At first glance of this post's title, I thought it was a list of unpopular users' reading. Which would be more interesting, even if the books themselves weren't.
At some point I'm going to do a compilation of my most highly voted posts, although I doubt I qualify as "popular" in the same level as patio11 or tptacek.
I meant that I thought it would be posts to read, not posts about what to read. In other words, I thought it was the users' posts themselves that was the content you're collecting/curating.
I disagree. It’s a foundational piece of software engineering literature, even if it is mostly misapplied. If nothing else, it is important to understand the vocabulary presented in GoF.
Don’t buy it if you think its going to teach you how to write software better. Do buy it if you might ever get dropped in a OO software base written in the last ~20 years. Because understanding the context of the names is important.
Arguably it's important the same way The Fountainhead is important: a work based on an outdated and fundamentally wrong idea that a lot of people still think is gospel and would solve everything. Something something know your enemy.
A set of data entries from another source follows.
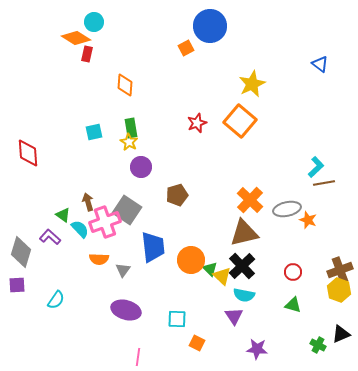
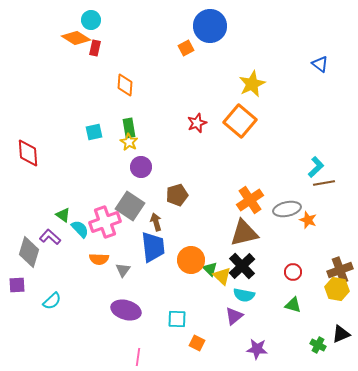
cyan circle at (94, 22): moved 3 px left, 2 px up
red rectangle at (87, 54): moved 8 px right, 6 px up
green rectangle at (131, 128): moved 2 px left
orange cross at (250, 200): rotated 12 degrees clockwise
brown arrow at (88, 202): moved 68 px right, 20 px down
gray square at (127, 210): moved 3 px right, 4 px up
gray diamond at (21, 252): moved 8 px right
yellow hexagon at (339, 290): moved 2 px left, 1 px up; rotated 10 degrees counterclockwise
cyan semicircle at (56, 300): moved 4 px left, 1 px down; rotated 12 degrees clockwise
purple triangle at (234, 316): rotated 24 degrees clockwise
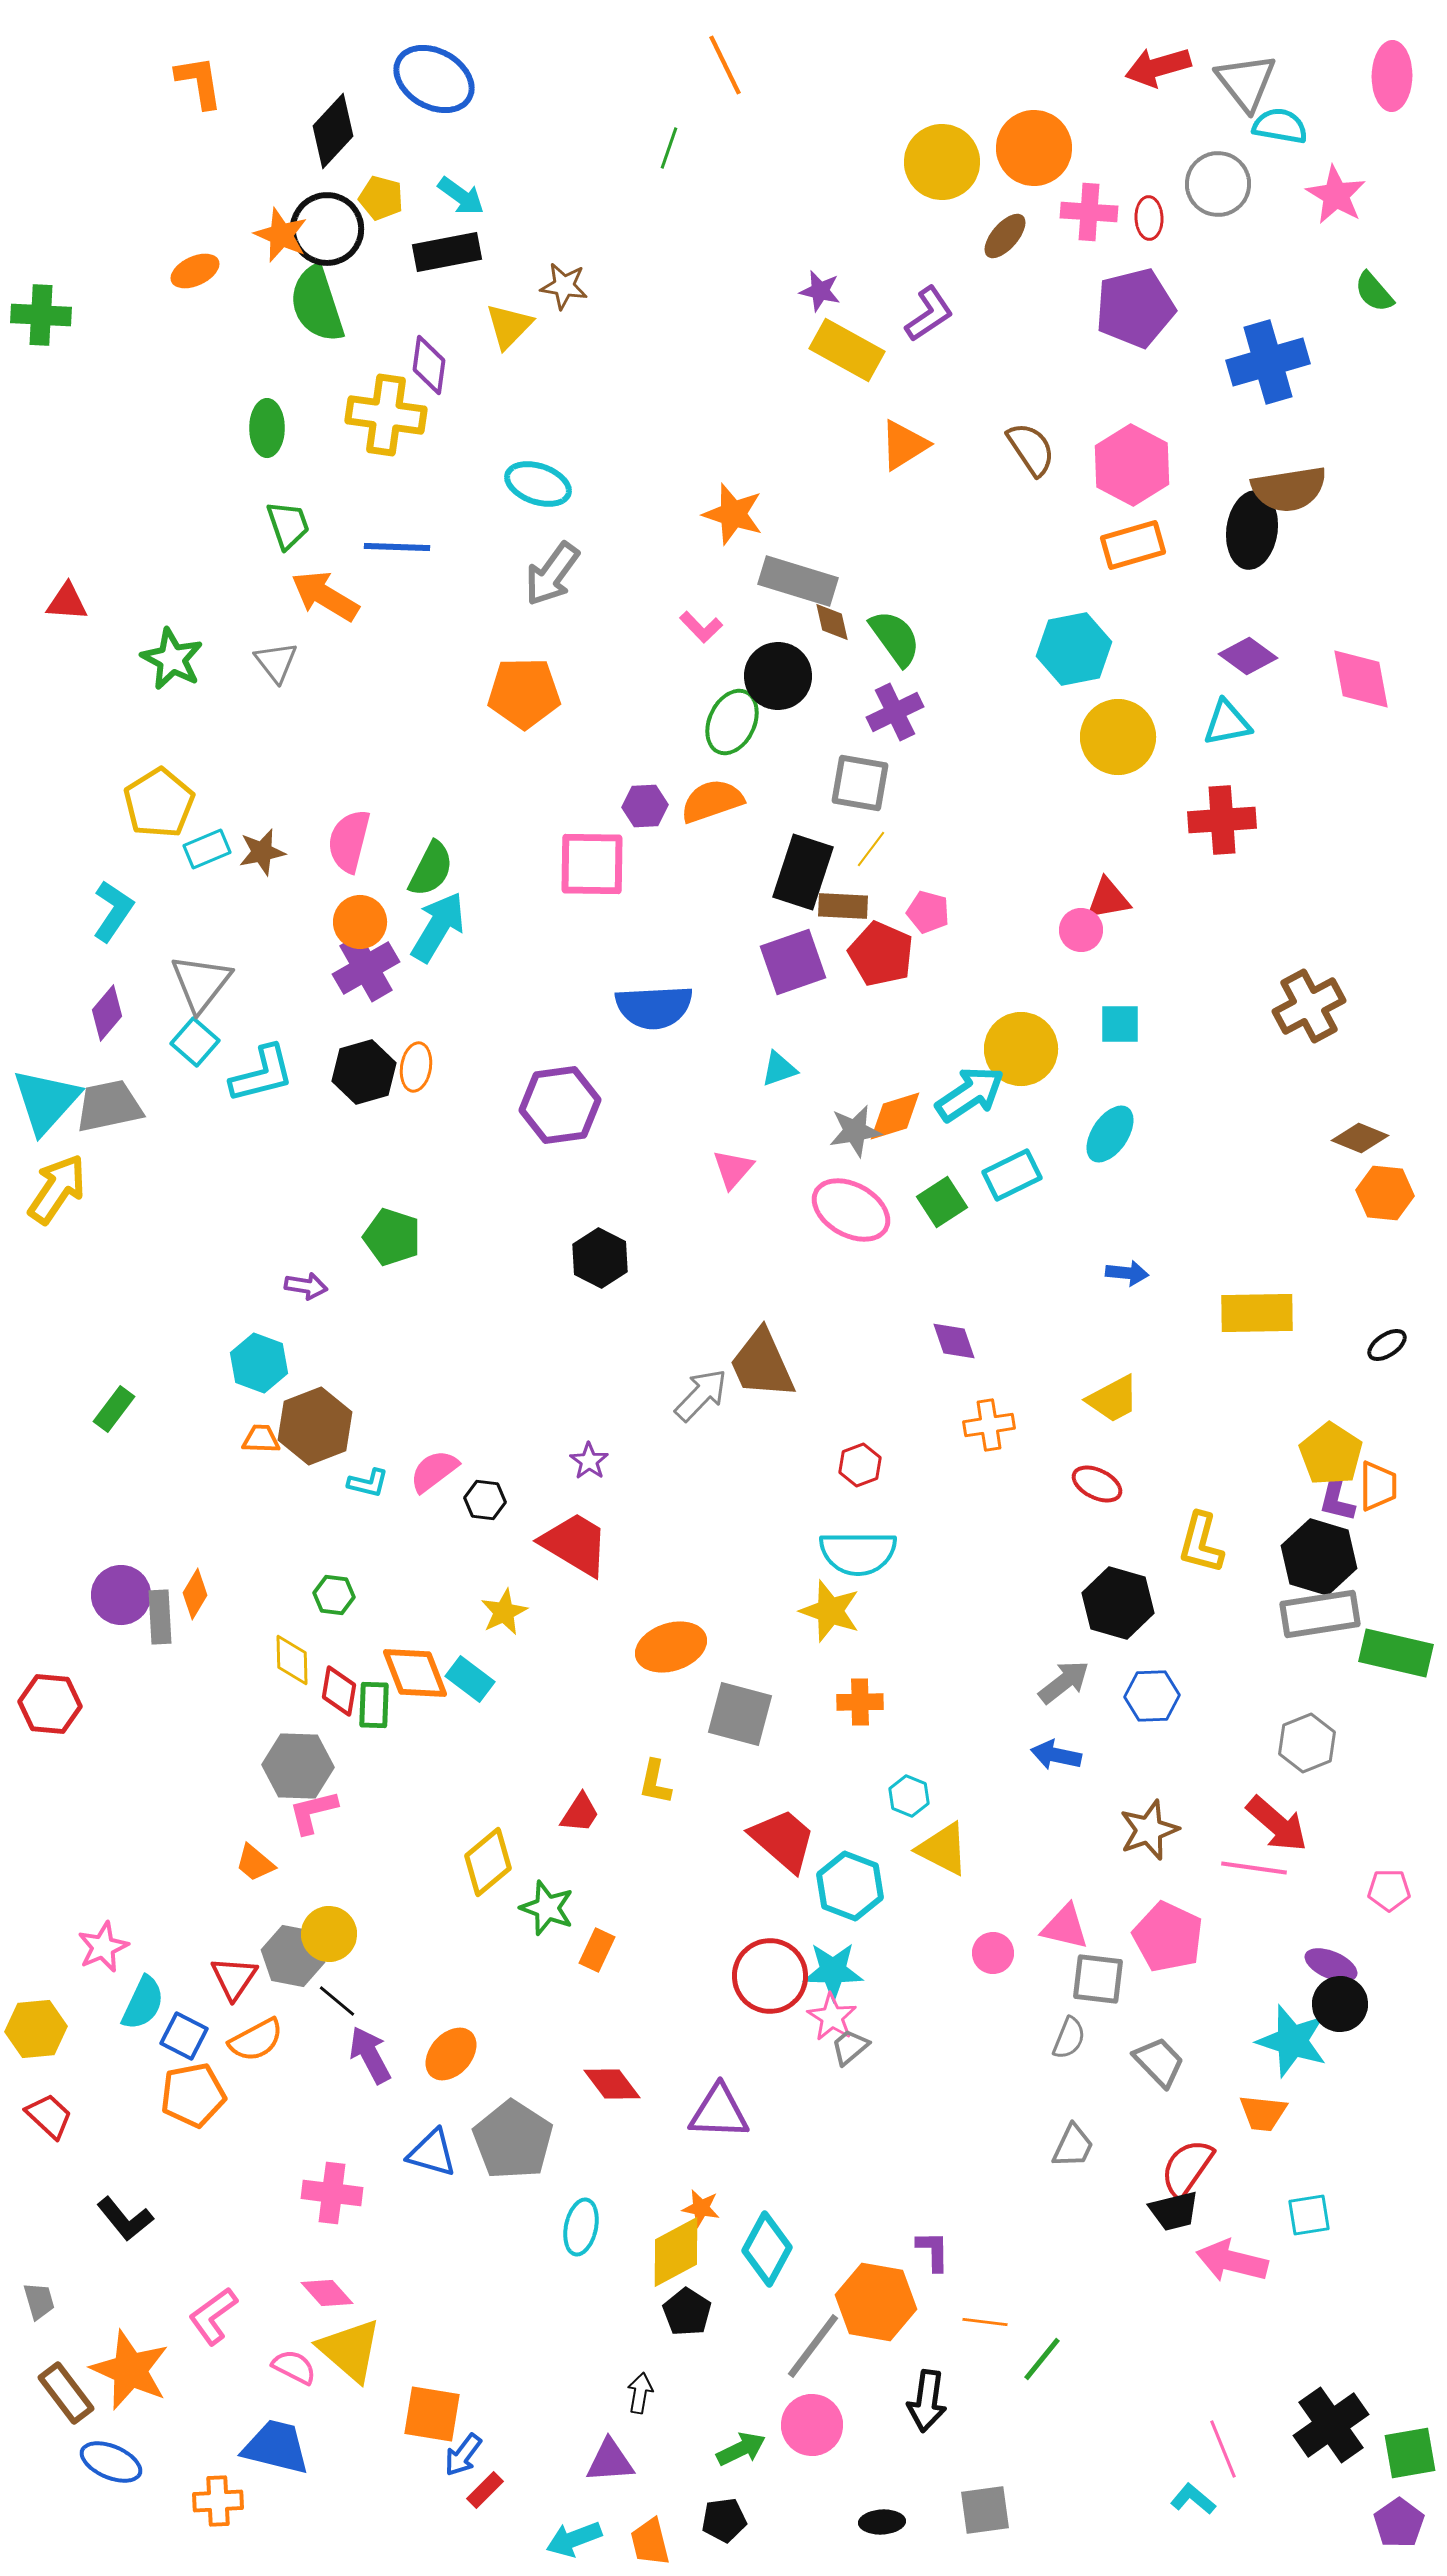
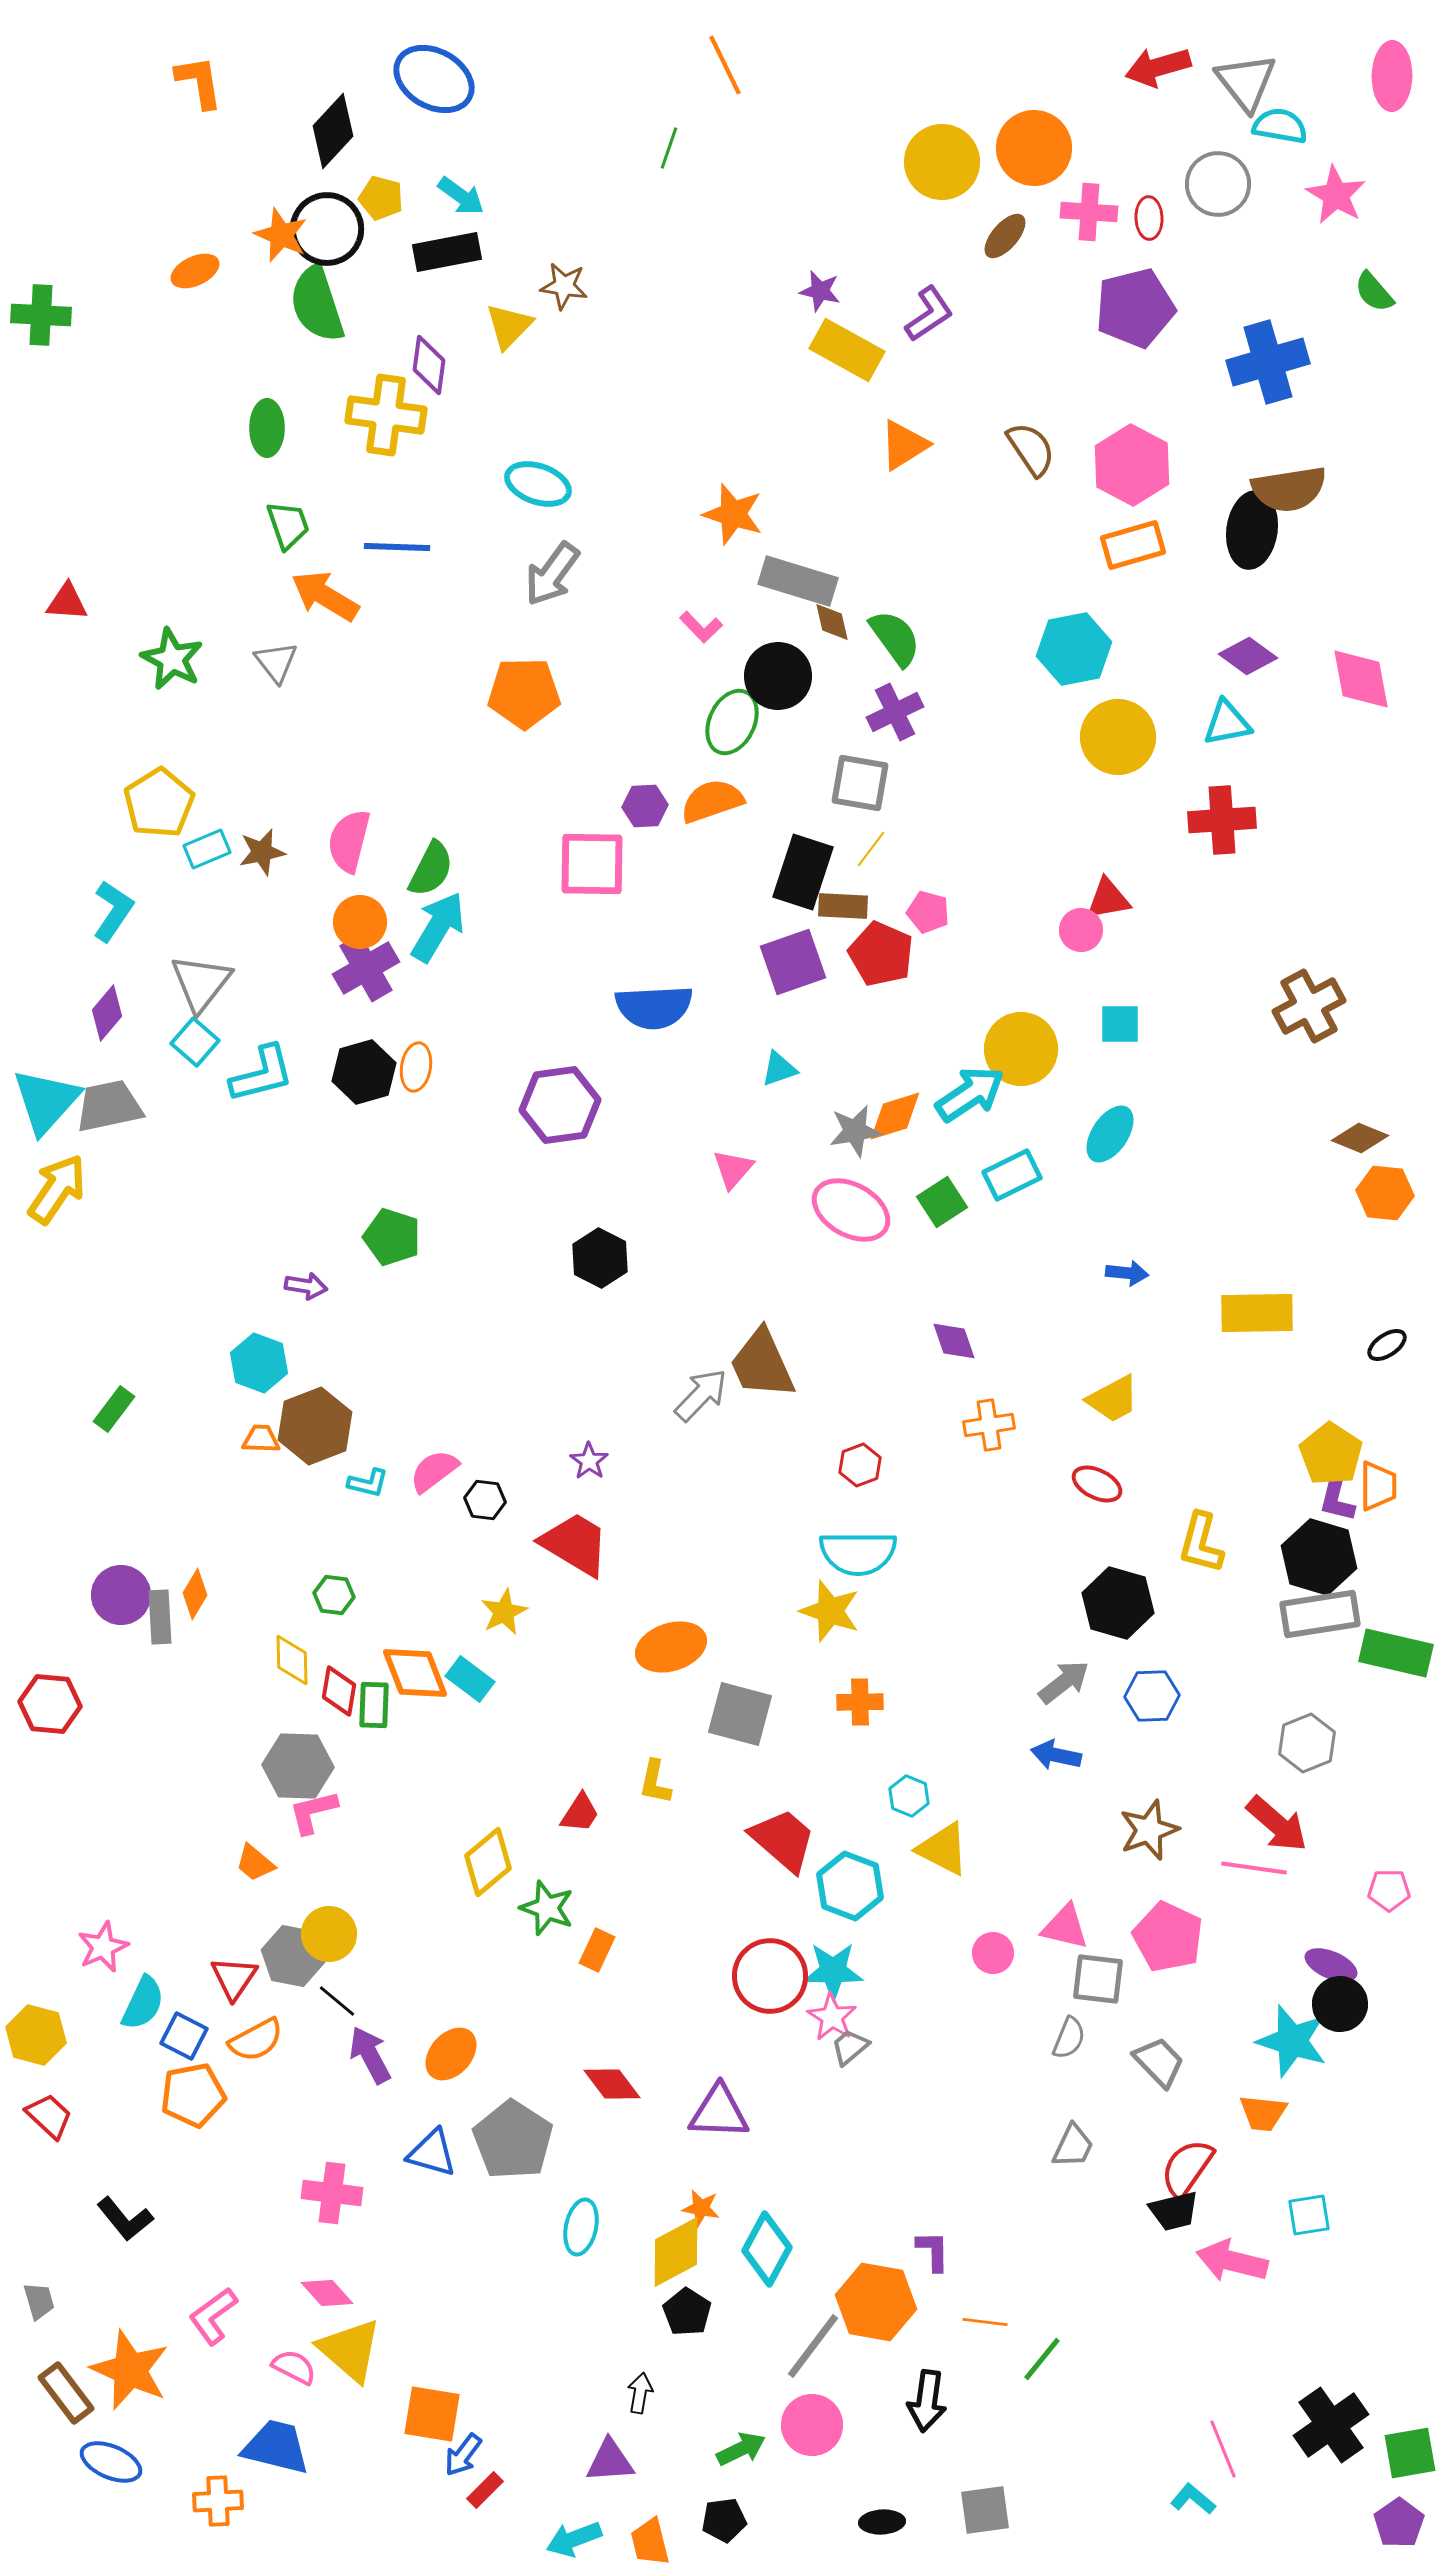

If the OO software base is C++ with UML diagrams from 1997, sure. But even the terms themselves, their contexts of application have drifted quite a bit. The book is by now mostly a historical record of the fascinating Zoroastrian-like effort to give 101 names to two things - 'don't call us, we'll call you' (observer-observable/callback) and 'I'll have my people call your people' (delegation).
I think you can get the vocabulary from online sources now (Norvig's talk alone is a pretty good starting point). I agree about its cultural importance, but if you wrote GoF'y code in 2019, in any language, people would look at you AbstractFactoryFunny.
The Java community made it pretty easy to punch down to them with the over use of the vocabulary. But its still valuable when I tell another developer "that's using a flyweight" for them to not look at me blankly.
And for what its worth I've used GoF patterns in golang in the last 6 months. No one looked at me funny (to my face at least).
I agree. The intended use as a shared vocabulary of precise terms of art never caught on, even though the names are good evocative names that people continue to use when talking about code. I haven't noticed any drop-off in programmers' ability to solve the underlying problems despite design patterns fading from near-compulsory for "any good programmer" to being a historical relic. Likewise, I haven't noticed that programmers communicate any less efficiently today even though it is no longer standard to review the design patterns terminology before every interview.
Applying design patterns to code seemed like a brilliant idea, but for some reason it wasn't a good fit for how people actually work and communicate.
May be, most of the complex code is abstracted in libraries and frameworks these days. So, the design patterns may not be that useful in application code. But back in the days, when I was writing infrastructure code (Server/ORM), design patterns were super important. Without that, I wouldn't have understand any of the code written by my counterpart.
It's doing something very weird in Safari with my MacBook trackpad. Inertial scrolling as expected, but it feels as though everything is happening on a delay.
I'm not inherently opposed to scroll hijacking if it's for a very specific purpose and is implemented in a non-annoying way. Neither seems to apply to this site.